Limitations & Future Work

  • Dependency on CLIP reliability: Classification fails when generated objects fall outside target categories (though detectable via entropy filtering).
  • Manual/Semi-automatic prompt design: 42 prompts and sub-categories currently require extraction from Wikipedia/LLMs; the cost of prompt engineering in entirely new domains is unknown.
  • Limited evaluation scale: While 6 families were tested, closed-source commercial APIs (DALL-E, Midjourney) were not evaluated in a real-world attribution scenario.
  • Unquantified false positive upper bound: Dominance testing ensures the true base is the best fit, but the boundary between highly similar lineages (e.g., SD1.5 vs SD2.1) or resilience against adaptive attackers mimicking specific semantic preferences requires further study.
  • vs Watermarking: Watermarking injects triggers pre-deployment, affects quality, and can be removed; CSF is training-agnostic, probe-based, and applicable to "vanilla" models.

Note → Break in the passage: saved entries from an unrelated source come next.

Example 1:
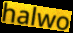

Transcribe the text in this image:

halwo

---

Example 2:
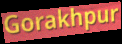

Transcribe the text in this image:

Gorakhpur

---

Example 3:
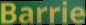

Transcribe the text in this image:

Barrie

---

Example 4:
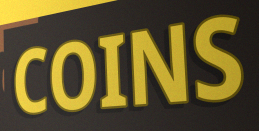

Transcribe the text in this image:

COINS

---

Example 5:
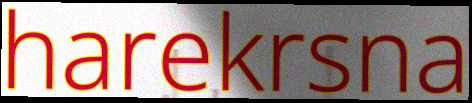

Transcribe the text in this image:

harekrsnaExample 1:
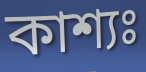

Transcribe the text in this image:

কাশ্যঃ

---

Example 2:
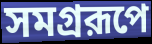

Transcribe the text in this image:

সমগ্ররূপে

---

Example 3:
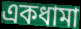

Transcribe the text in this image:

একধামা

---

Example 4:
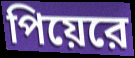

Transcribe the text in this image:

পিয়েরে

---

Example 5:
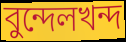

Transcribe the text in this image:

বুন্দেলখন্দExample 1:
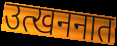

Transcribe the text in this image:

उत्खननात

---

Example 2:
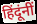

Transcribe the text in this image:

हिंदूंनीं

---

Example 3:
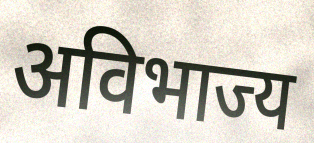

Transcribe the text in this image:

अविभाज्य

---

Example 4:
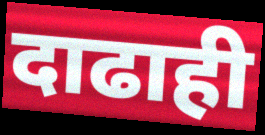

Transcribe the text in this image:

दाढाही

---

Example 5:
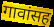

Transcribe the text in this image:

गावांसह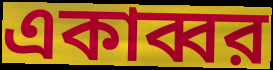
একাব্বর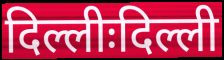
दिल्लीःदिल्ली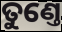
ତୁଣ୍ତେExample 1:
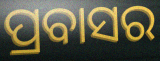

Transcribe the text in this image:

ପ୍ରବାସର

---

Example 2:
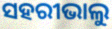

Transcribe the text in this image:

ସହରୀଭାଲୁ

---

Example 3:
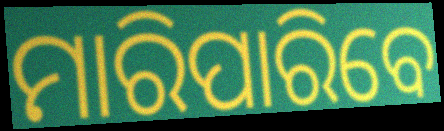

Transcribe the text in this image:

ମାରିପାରିବେ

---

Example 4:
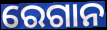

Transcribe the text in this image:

ରେଗାନ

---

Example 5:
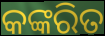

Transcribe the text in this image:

କଙ୍କରିତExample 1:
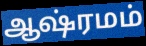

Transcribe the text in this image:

ஆஷ்ரமம்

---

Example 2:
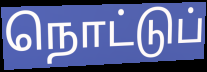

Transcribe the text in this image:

நொட்டுப்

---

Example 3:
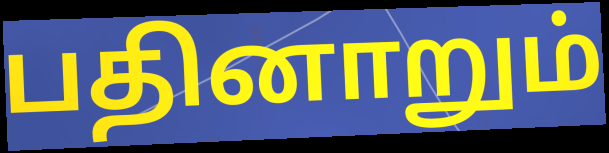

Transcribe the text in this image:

பதினாறும்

  • vs White-box/Gray-box Fingerprinting: These require weights or activations (unavailable via API) and fail on distilled models; CSF requires only text-image queries and succeeds on distilled models.

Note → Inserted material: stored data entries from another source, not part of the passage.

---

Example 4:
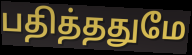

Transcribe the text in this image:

பதித்ததுமே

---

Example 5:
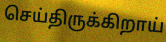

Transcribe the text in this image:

செய்திருக்கிறாய்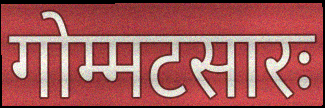
गोम्मटसारःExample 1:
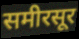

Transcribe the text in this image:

समीरसूर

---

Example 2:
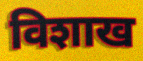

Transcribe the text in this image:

विशाख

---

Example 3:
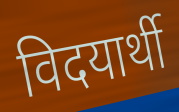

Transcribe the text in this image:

विदयार्थी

  • vs Naive Visual/Text Feature Clustering: CLIP features and captions leak style; CSF moves the problem to the "text \(\rightarrow\) category" semantic space, preserving pre-trained preferences while stripping style.

Rating

  • Novelty: ⭐⭐⭐⭐⭐ First pure query-only black-box T2I lineage attribution; fresh perspective on "reversing watermark logic."
  • Experimental Thoroughness: ⭐⭐⭐⭐ Covers 13 variants and aggressive adaptation; includes adversarial testing but lacks closed-source API validation.
  • Writing Quality: ⭐⭐⭐⭐ Clear motivation and well-explained robustness principles.
  • Value: ⭐⭐⭐⭐⭐ Directly addresses IP protection in the API era; training-agnostic, low-cost, and statistically sound.